# AVAILABLE DATA
*** Begin section ***
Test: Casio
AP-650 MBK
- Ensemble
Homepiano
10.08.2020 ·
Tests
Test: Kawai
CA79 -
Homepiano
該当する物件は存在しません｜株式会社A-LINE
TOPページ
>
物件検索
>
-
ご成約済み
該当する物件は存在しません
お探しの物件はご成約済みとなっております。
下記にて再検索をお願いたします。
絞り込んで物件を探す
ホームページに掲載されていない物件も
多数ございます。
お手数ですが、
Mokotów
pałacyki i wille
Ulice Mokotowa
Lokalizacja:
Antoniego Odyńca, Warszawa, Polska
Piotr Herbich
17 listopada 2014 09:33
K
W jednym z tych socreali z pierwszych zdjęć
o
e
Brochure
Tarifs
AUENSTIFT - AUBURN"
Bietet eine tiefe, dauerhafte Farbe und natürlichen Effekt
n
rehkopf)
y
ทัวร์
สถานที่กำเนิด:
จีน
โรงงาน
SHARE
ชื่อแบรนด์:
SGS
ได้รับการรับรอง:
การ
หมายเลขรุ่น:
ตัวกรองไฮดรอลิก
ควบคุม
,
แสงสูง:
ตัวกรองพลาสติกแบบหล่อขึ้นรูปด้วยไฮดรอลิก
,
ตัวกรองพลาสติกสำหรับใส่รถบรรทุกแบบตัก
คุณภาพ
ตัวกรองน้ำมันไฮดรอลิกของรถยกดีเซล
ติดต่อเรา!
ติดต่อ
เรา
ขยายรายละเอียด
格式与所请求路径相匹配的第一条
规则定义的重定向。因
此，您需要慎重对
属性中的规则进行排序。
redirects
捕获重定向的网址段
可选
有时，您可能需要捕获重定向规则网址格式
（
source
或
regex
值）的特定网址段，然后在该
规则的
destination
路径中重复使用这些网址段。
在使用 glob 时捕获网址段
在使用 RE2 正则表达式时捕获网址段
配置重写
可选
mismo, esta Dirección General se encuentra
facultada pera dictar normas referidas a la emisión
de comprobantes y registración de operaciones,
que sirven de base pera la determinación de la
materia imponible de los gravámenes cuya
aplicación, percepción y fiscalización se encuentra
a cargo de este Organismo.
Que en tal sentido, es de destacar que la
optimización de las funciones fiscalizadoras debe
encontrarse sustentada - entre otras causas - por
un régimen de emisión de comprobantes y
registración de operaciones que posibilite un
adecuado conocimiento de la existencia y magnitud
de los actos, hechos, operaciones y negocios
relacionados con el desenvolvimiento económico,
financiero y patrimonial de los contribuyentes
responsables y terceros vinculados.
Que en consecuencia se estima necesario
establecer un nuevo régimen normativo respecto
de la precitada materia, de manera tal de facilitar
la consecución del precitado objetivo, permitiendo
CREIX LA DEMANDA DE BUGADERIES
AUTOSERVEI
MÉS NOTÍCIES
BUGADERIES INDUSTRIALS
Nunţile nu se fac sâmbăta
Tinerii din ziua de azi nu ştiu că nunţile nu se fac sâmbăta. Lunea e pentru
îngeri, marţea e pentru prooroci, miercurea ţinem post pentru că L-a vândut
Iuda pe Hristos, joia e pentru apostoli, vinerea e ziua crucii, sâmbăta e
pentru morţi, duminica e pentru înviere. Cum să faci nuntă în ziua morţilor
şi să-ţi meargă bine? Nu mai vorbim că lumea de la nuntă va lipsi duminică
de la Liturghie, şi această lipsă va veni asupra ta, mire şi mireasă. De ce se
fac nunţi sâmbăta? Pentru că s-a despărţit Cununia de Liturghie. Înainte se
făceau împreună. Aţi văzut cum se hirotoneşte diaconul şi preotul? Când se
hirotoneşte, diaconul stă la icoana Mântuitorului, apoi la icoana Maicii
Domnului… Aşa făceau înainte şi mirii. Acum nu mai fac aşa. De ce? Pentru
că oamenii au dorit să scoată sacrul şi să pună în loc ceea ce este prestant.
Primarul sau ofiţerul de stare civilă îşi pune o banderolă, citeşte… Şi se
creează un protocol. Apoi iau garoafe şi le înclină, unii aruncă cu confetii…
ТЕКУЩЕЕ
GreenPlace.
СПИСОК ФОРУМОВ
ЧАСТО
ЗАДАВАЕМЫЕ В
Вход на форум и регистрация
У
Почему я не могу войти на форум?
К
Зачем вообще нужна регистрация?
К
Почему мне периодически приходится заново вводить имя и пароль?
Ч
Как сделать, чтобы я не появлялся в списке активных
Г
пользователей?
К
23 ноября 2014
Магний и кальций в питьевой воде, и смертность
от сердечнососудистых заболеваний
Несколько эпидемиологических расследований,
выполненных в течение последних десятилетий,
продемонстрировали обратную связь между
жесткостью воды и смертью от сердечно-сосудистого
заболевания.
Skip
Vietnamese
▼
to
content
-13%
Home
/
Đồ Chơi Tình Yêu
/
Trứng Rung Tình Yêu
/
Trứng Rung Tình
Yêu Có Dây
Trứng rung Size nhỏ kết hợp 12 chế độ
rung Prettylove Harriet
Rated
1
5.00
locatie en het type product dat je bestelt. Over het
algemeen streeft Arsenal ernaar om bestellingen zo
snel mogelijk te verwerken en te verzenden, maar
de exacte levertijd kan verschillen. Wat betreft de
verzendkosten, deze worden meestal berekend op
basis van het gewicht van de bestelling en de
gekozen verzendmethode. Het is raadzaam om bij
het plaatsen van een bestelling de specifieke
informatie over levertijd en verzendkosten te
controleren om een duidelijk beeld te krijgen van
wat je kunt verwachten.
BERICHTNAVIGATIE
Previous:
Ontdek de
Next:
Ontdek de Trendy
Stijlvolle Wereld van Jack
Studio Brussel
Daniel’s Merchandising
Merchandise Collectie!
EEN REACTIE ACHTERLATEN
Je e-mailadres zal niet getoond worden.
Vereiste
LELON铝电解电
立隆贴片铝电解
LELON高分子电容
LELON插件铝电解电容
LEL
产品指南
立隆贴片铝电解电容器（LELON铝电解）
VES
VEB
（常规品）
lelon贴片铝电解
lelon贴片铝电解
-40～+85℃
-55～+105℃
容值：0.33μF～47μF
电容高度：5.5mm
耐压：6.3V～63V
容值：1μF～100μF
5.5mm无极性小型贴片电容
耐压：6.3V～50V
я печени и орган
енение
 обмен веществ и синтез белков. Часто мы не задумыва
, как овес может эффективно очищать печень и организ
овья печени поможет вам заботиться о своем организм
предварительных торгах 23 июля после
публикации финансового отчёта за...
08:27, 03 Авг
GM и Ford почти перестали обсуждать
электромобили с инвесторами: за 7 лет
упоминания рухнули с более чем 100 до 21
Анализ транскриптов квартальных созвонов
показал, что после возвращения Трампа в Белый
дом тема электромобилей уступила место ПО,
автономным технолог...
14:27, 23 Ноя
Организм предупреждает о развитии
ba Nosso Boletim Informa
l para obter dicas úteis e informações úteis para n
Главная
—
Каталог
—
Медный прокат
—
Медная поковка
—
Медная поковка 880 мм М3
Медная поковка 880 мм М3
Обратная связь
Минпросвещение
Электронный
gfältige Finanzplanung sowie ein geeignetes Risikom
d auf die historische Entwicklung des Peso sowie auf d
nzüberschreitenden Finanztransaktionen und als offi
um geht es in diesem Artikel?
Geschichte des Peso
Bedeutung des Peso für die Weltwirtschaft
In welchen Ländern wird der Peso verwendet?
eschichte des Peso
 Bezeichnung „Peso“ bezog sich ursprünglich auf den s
*** End section ***
# TASK INSTRUCTIONS
Pull out every line of the data above that contains the string "BUGADERIES", matching uppercase and lowercase exactly.

# RESULT OF THE EXERCISE
CREIX LA DEMANDA DE BUGADERIES
BUGADERIES INDUSTRIALS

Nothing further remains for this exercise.